- _Requirement a_: Copy the passage of the downloader extension thread from "Also, is this" to "Chrome Extensions list." word for word.

- _Source extract_:
↓

Local file with html links. Links not recognized

brttd / Multi-file-downloader

A Chrome extension which finds, and downloads all files linked on a page.

23 stars 6 forks source link

Local file with html links. Links not recognized #1

Open cponder opened 4 years ago

cponder commented 4 years ago

I have a local file with the contents (sorry about the formatting, the page is trying to interpret the HTML annotations):

\ \ \https://www.yahoo.com/ \\
\https://www.google.com/ \\
\ \

I can open the file in chrome, and the links all work if click on them. The downloader, however, tells me there are no links on the page. I believe that the downloader would work correctly if it were reading the same HMTL from a remote server. Is there some special setting I need to make in Chrome?

cponder commented 4 years ago

There have been discussions posted about remote HTML pages containing links to local files. Note that this is the opposite problem, and doesn't create the same security issues.

brttd commented 4 years ago

Hi, The downloader will only look for links which have some indication that they point to a file. Normal links without a file extension, or download attribute, will not be picked up. This is done deliberately, as the extension is meant for finding & downloading individual files, and not for downloading full web pages. The extension should behave the same if it's local files, or from a remote server (Although extensions by default don't have access to local user files)

cponder commented 4 years ago

These days I'm finding more & more content to be buried under JavaScript code, which makes it invisible to these kinds of download tools. If I download the web-pages, sometimes I can re-process them to figure out what's being pointed to. Unfortunately I'm stuck manually downloading these kinds of pages one-at-a-time because the dowloader won't fetch them in bulk from the parent page. So in my mind the page is the content that I'm trying to fetch. Could you provide an option for this?

cponder commented 4 years ago

Also, is this JavaScript always going to be a barrier, then? Or is there going to be some way to partially execute the code to figure out what's behind it? I remember one of the downloaders that would recognize when a file was actually a download-script, and fetch the file it referenced instead. Unfortunately I lost track of which extension it was when I set up my new system, and can't find anything that looks like it in the Chrome Extensions list.

joaociocca commented 4 years ago

@cponder I think what you need is wget - https://www.gnu.org/software/wget/

cponder commented 4 years ago

The "wget" won't work because the site expects some kind of authentication token. I can hold the top-level page open in one tab, and make a list of extracted links in another tab, and they work when I click on them. But that means I have to manually click on all of them to download the pages, since the downloader is disabled for non-file links.

↑

- _Records for processing_:
↓

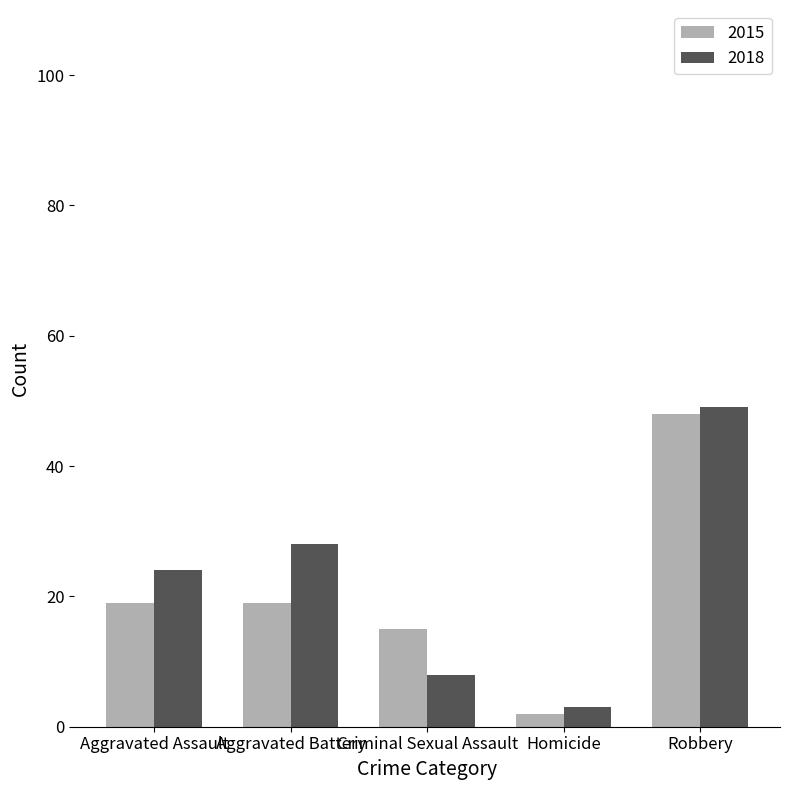

How many bars are there in total?

10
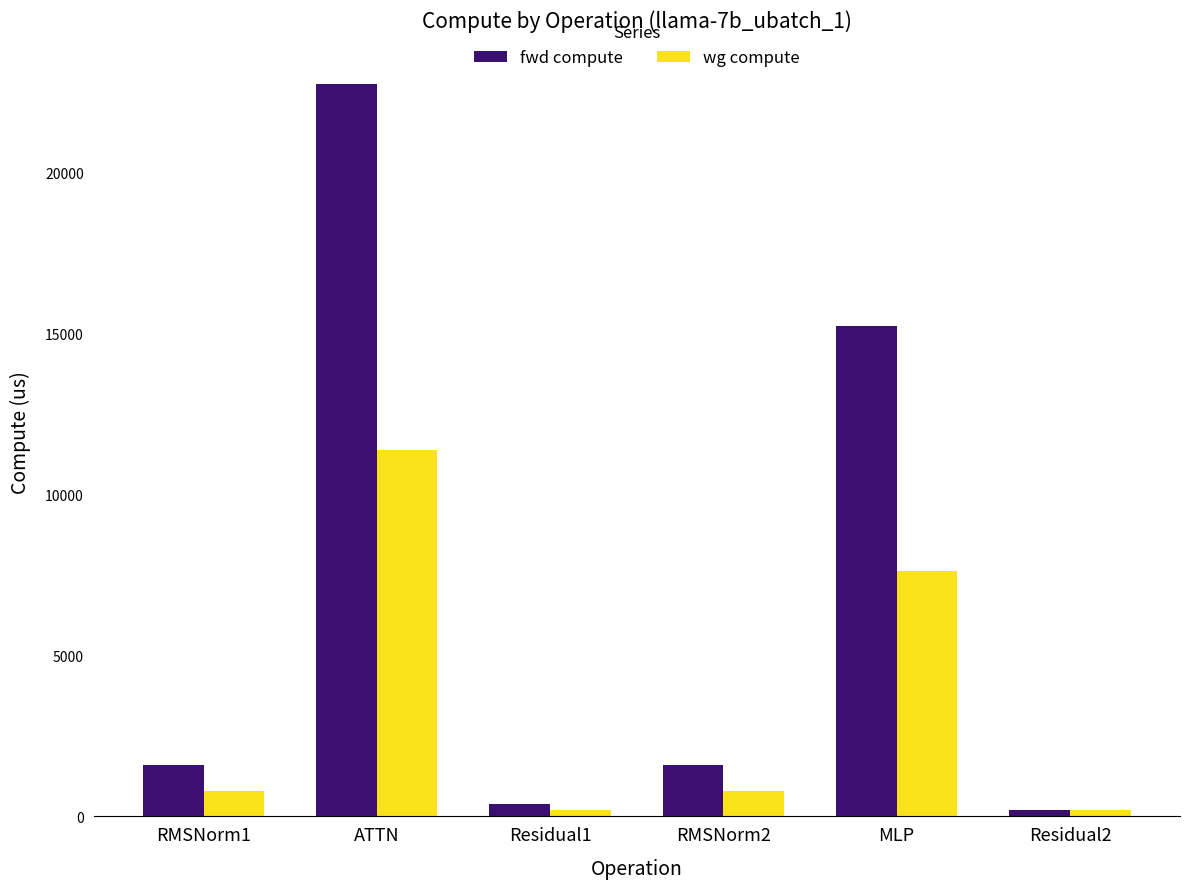

Reading left to right, list all the values displayed in this chart.

fwd compute: 1585.9	22730.1	380.3	1585.9	15215.5	190.1
wg compute: 793.0	11365.0	190.1	793.0	7607.8	190.1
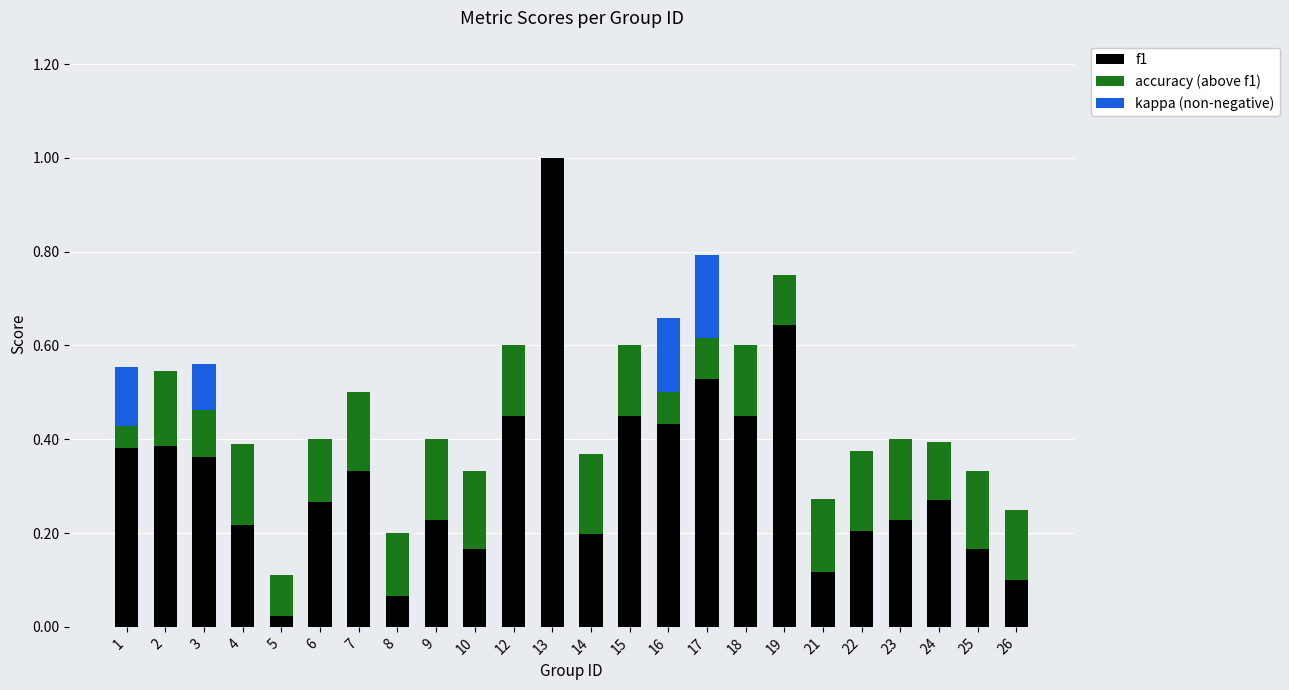

Does the chart contain stacked bars?

Yes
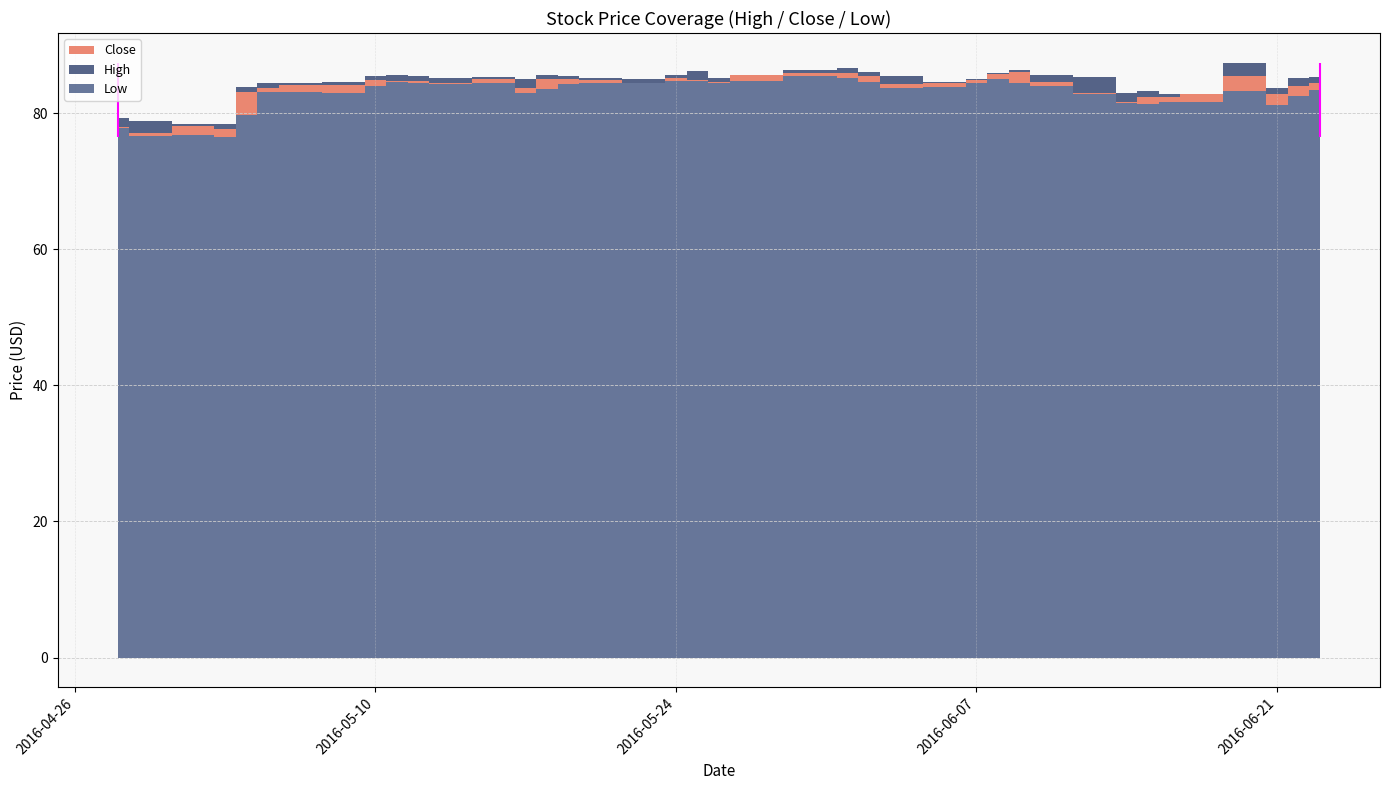

What is the label of the 2nd point from the right?

2016-06-22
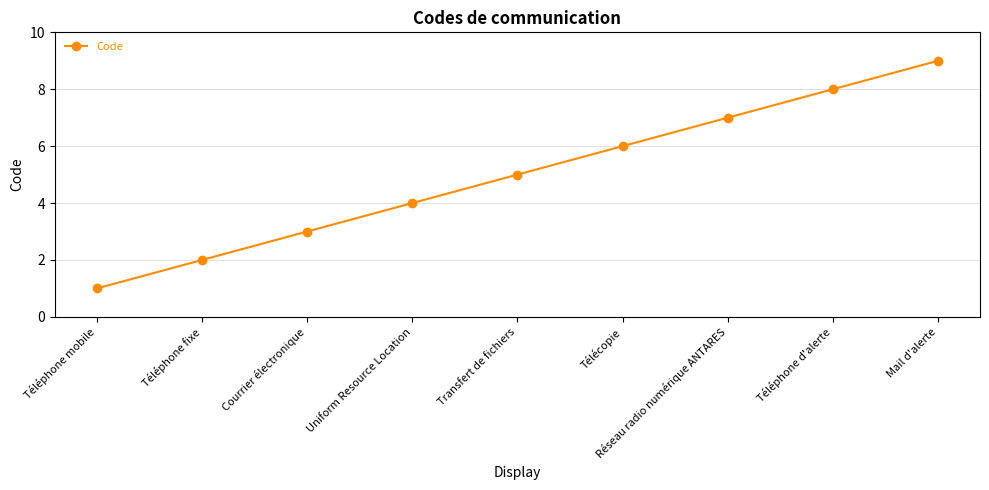

What is the sum of the values at Télécopie and Téléphone mobile?

7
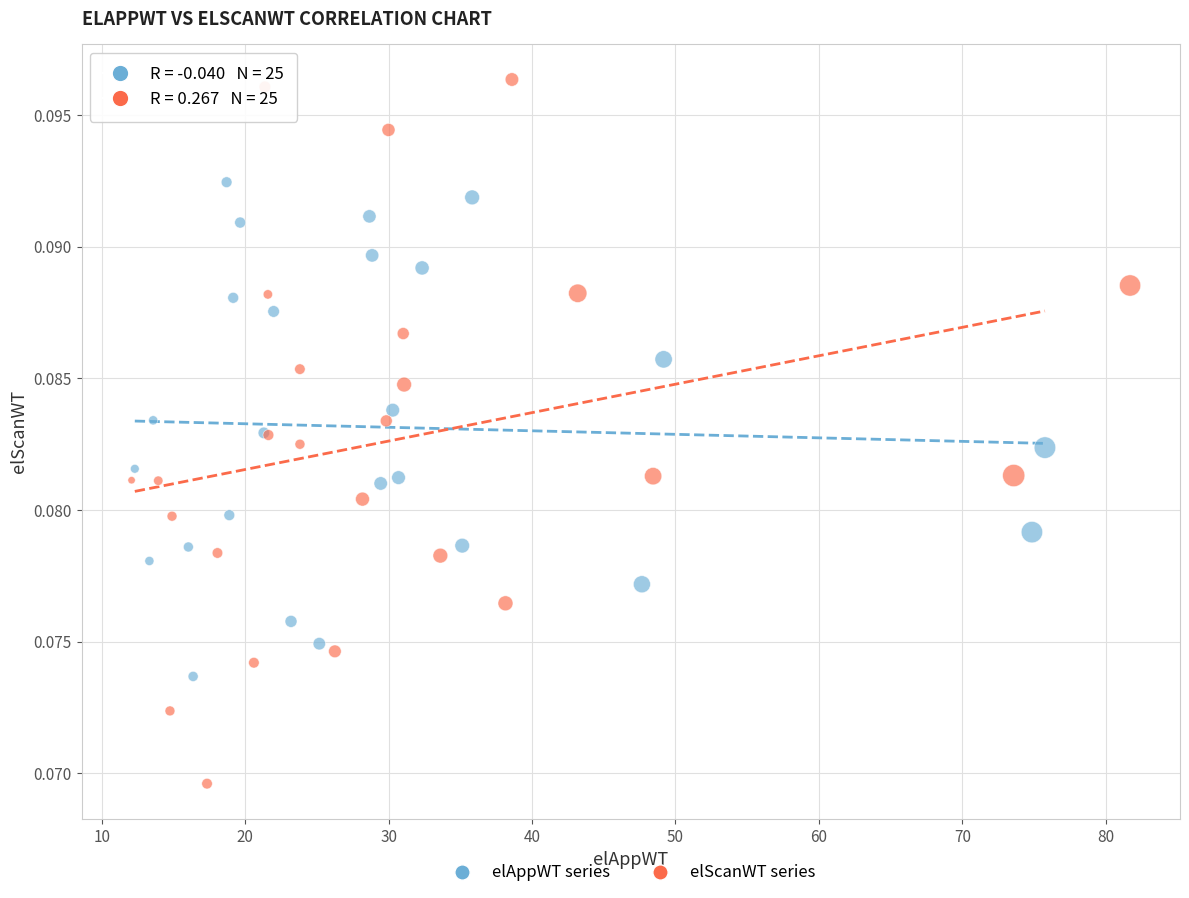

Which series contains the lowest Y value?

elScanWT series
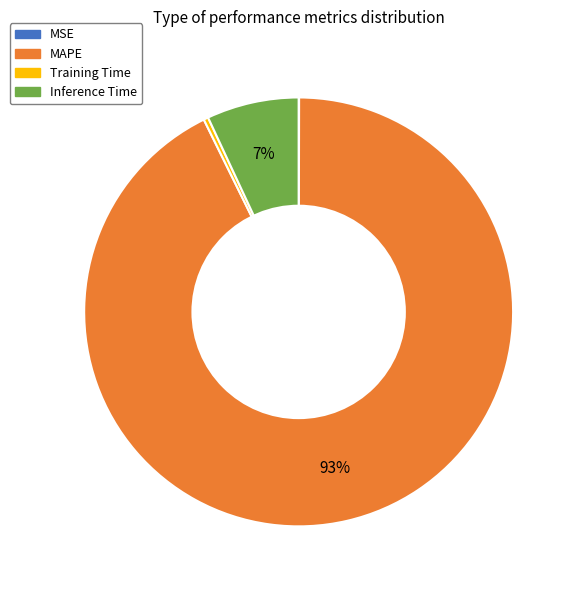

To the nearest percent, what is the average slice percentage?

25%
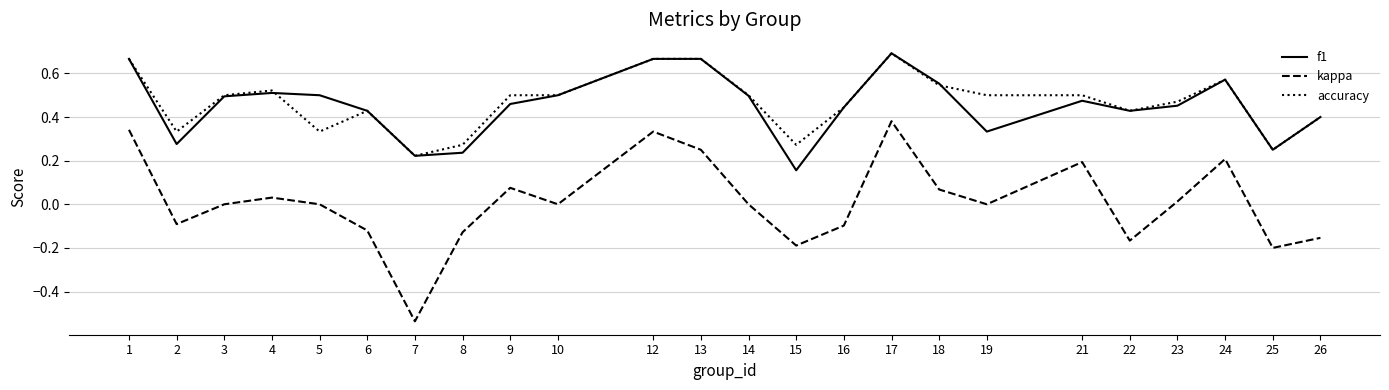

True or false: kappa has a value of 0.0 at 4.

True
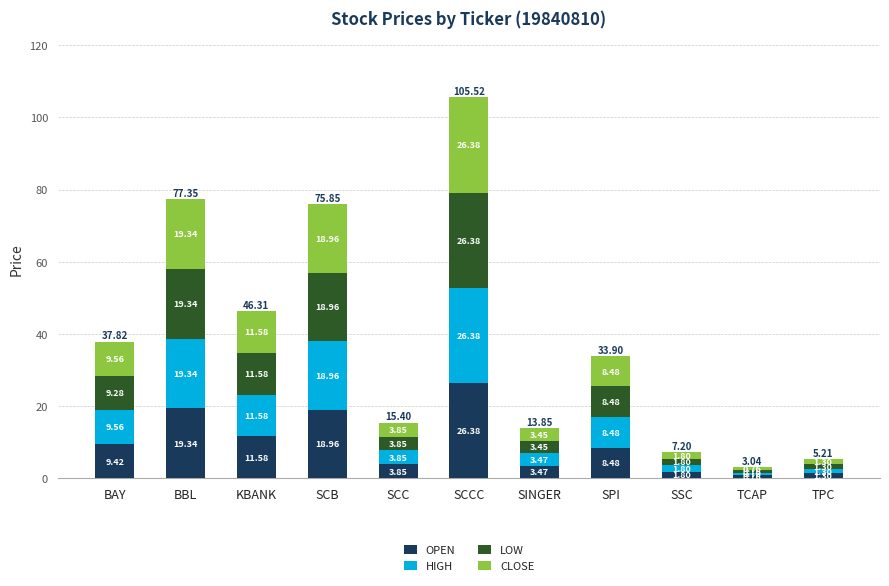

At which category is the sum across all series the highest?

SCCC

↑

- _Requirement b_: List each line of the rows that contains the string "values", matching case exactly.

- _Response box a_:
Also, is this JavaScript always going to be a barrier, then? Or is there going to be some way to partially execute the code to figure out what's behind it? I remember one of the downloaders that would recognize when a file was actually a download-script, and fetch the file it referenced instead. Unfortunately I lost track of which extension it was when I set up my new system, and can't find anything that looks like it in the Chrome Extensions list.

- _Response box b_:
Reading left to right, list all the values displayed in this chart.
What is the sum of the values at Télécopie and Téléphone mobile?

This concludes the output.